Für Betroffene stellt sich die Frage, wie sie auf eine Klage reagieren. Und ob sie sich in einem laufenden Verfahren überhaupt öffentlich zu Wort melden sollen. Beim geforderten Baustopp der Stadtstraße Aspern wurde von der Stadt Wien eine Schadenersatzklage vorerst „nur“ angedroht. Es war definitiv ein richtiger Schritt, das Vorgehen der Stadt Wien publik zu machen. Die Stadt Wien musste bereits zurückrudern und zog die Klagsdrohung gegen betroffene Jugendliche zurück. Gegen Erwachsene bleibt sie allerdings aufrecht.

Eine Gruppe von Anwält*innen und Jurist*innen leistet bereits auf solidarischer Basis rechtliche Unterstützung. Ein gemeinsames geschlossenes Vorgehen der Betroffenen – sowohl in der möglichen rechtlichen Auseinandersetzung als auch in der politischen Kommunikation – wird den Druck auf die Stadt Wien weiter erhöhen, die Klagsdrohungen fallen zu lassen. Die SP-Stadtregierung wird abwägen müssen, ob sie den großen politischen Schaden durch die angedrohten Einschüchterungsklagen wirklich über einen längeren Zeitraum in Kauf nehmen will. Denn mit Demokratie und Meinungsvielfalt hat das juristische Vorgehen der Stadt Wien nichts mehr zu tun.

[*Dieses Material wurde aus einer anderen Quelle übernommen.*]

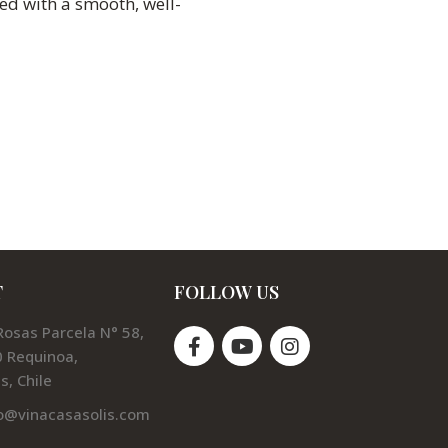
ed with a smooth, well-
T
FOLLOW US
Rosas Parcela N° 58,
 Requinoa,
s, Chile
o@vinacasasolis.com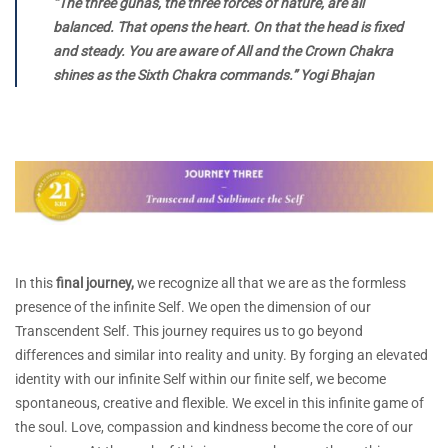
“The three gunas, the three forces of nature, are all
balanced. That opens the heart. On that the head is fixed
and steady. You are aware of All and the Crown Chakra
shines as the Sixth Chakra commands.” Yogi Bhajan
In this
final journey,
we recognize all that we are as the formless
presence of the infinite Self. We open the dimension of our
Transcendent Self. This journey requires us to go beyond
differences and similar into reality and unity. By forging an elevated
identity with our infinite Self within our finite self, we become
spontaneous, creative and flexible. We excel in this infinite game of
the soul. Love, compassion and kindness become the core of our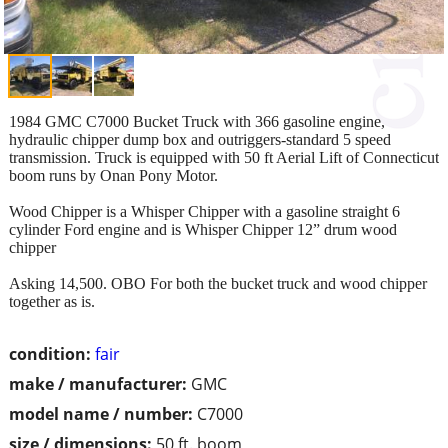
1984 GMC C7000 Bucket Truck with 366 gasoline engine,
hydraulic chipper dump box and outriggers-standard 5 speed
transmission. Truck is equipped with 50 ft Aerial Lift of Connecticut
boom runs by Onan Pony Motor.
Wood Chipper is a Whisper Chipper with a gasoline straight 6
cylinder Ford engine and is Whisper Chipper 12” drum wood
chipper
Asking 14,500. OBO For both the bucket truck and wood chipper
together as is.
condition:
fair
make / manufacturer:
GMC
model name / number:
C7000
size / dimensions:
50 ft. boom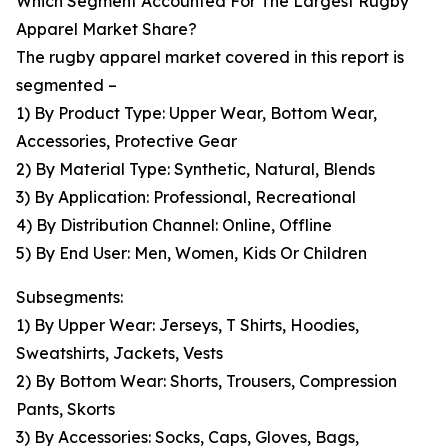
Which Segment Accounted For The Largest Rugby
Apparel Market Share?
The rugby apparel market covered in this report is
segmented –
1) By Product Type: Upper Wear, Bottom Wear,
Accessories, Protective Gear
2) By Material Type: Synthetic, Natural, Blends
3) By Application: Professional, Recreational
4) By Distribution Channel: Online, Offline
5) By End User: Men, Women, Kids Or Children
Subsegments:
1) By Upper Wear: Jerseys, T Shirts, Hoodies,
Sweatshirts, Jackets, Vests
2) By Bottom Wear: Shorts, Trousers, Compression
Pants, Skorts
3) By Accessories: Socks, Caps, Gloves, Bags,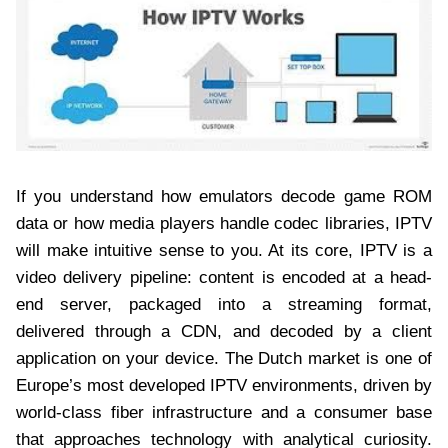
If you understand how emulators decode game ROM
data or how media players handle codec libraries, IPTV
will make intuitive sense to you. At its core, IPTV is a
video delivery pipeline: content is encoded at a head-
end server, packaged into a streaming format,
delivered through a CDN, and decoded by a client
application on your device. The Dutch market is one of
Europe’s most developed IPTV environments, driven by
world-class fiber infrastructure and a consumer base
that approaches technology with analytical curiosity.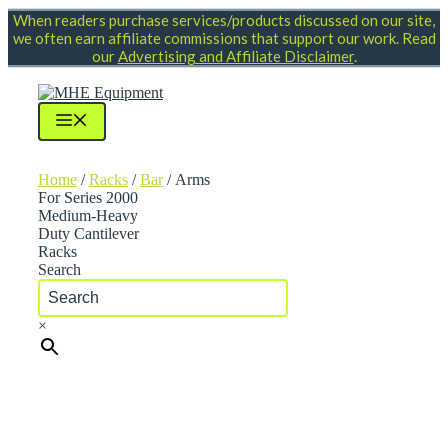
Skip
When readers purchase services/products discussed on our site,
to
we often earn affiliate commissions that support our work. Read
content
our
Advertising and Affiliate Disclaimer
.
Menu
Home
/
Racks
/
Bar
/ Arms
For Series 2000
Medium-Heavy
Duty Cantilever
Racks
Search
×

Die Proteste um die Stadtstraße Aspern sind Ausdruck, Symbol und Tat für den Kampf um Klimagerechtigkeit. Längst sind sie aber auch zu einem Konflikt um politische Mitbestimmung geworden, die wir uns nicht von Klagsdrohungen wegnehmen lassen dürfen.

Der vorliegende Text baut auf dem gemeinsam mit Maximilian Blaßnig verfassten Beitrag „SLAPP und SLAPP-Back. Einschüchterungsklagen im grundrechtlichen Spannungsfeld“ im juridikum 4/2021 auf.